• TASK DIRECTIONS: Set down the text about Mr. Hill's inventory of the railroad word for word, between "The rest of" and "at present desirable.", inclusive.

SOME THINGS J. J. H. observed Two statements still exist in the handwriting of Mr. Hill, one describing the lines and their property, under date of September 1, 1877, and the other listing the bonded indebtedness, which show that he was in possession of even completer details of the business than were the owners themselves. He lists 455 miles of completed track, ten miles from Crookston to Fisher's Landing, and 34 miles under construction from Breckenridge to the end of the track south of Glyndon, for which the bondholders had at last been persuaded to furnish some money and which was opened for traffic October 22, 1877. There are 229 other miles on which the grading is mostly done, but nothing else. He catalogues all the

rolling-stock, with current valuation, and the real estate. He shows the net eamings of the First Division Company to have been $264,142, which was about $6,000 less than they were six years before. But he also notes that during the fiscal year 1877 there had been expended on additions and improvements to the property $188,250 which had been charged to operating expenses instead of to construction and equipment. That detail, which attracted little notice) when railroad accounting was such a mass of jugglery with figures that nobody paid much attention to any item of it, had vast significance for his practical mind. It showed net earnings, on a fair operating basis, of $450,000 a year; a more than respectable total.

THE PURCHASE PRICE

The rest of the inventory is even more interesting. Mr. Hill lists every fraction of the debt, describes the securities and values them as if he had been dealing with them all his life. He shows that the cost of the bonds at prices set in his proposal would be $4,330, 180. To this he adds costs of foreclosure and of completing uncompleted portions of the line, and arrives at the figure of $5,540,180 as the "total amount required to buy the property as it now stands and complete the system as far as at present desirable.

(Dataset entries)

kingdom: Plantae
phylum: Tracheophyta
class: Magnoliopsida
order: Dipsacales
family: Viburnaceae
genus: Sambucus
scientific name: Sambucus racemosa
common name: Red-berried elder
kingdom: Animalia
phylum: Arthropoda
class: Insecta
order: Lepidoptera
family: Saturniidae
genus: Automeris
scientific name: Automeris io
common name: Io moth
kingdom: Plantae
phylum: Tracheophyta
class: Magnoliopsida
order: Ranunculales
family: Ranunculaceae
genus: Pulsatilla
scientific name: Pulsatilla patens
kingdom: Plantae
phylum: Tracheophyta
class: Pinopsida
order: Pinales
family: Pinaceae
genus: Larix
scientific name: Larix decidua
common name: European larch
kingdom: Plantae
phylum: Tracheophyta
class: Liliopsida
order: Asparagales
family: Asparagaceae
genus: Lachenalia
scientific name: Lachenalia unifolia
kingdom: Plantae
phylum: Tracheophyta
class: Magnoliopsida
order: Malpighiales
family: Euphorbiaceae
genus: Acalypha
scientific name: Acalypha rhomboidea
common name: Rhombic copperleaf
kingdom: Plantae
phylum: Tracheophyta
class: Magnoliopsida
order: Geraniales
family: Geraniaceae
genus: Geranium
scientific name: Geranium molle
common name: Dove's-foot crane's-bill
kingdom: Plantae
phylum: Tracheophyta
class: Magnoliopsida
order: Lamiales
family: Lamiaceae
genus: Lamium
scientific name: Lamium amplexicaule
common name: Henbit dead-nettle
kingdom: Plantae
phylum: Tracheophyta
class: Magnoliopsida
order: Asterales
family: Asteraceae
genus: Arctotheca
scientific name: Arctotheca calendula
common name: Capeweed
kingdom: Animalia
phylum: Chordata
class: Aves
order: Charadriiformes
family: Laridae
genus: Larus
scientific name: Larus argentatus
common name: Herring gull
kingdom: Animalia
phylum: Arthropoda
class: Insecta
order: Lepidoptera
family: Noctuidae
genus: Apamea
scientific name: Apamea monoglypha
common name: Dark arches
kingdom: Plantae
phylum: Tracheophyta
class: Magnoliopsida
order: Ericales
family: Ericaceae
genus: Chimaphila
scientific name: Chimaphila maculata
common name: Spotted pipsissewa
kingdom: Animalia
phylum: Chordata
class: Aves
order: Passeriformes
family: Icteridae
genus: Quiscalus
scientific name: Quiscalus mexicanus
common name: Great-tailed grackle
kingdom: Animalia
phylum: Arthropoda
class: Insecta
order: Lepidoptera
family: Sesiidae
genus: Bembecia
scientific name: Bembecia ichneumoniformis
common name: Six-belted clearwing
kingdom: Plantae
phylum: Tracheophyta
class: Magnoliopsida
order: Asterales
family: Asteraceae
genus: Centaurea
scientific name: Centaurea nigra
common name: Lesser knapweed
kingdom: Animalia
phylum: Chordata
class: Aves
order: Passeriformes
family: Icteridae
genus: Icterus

• WRITTEN SOLUTION:
The rest of the inventory is even more interesting. Mr. Hill lists every fraction of the debt, describes the securities and values them as if he had been dealing with them all his life. He shows that the cost of the bonds at prices set in his proposal would be $4,330, 180. To this he adds costs of foreclosure and of completing uncompleted portions of the line, and arrives at the figure of $5,540,180 as the "total amount required to buy the property as it now stands and complete the system as far as at present desirable.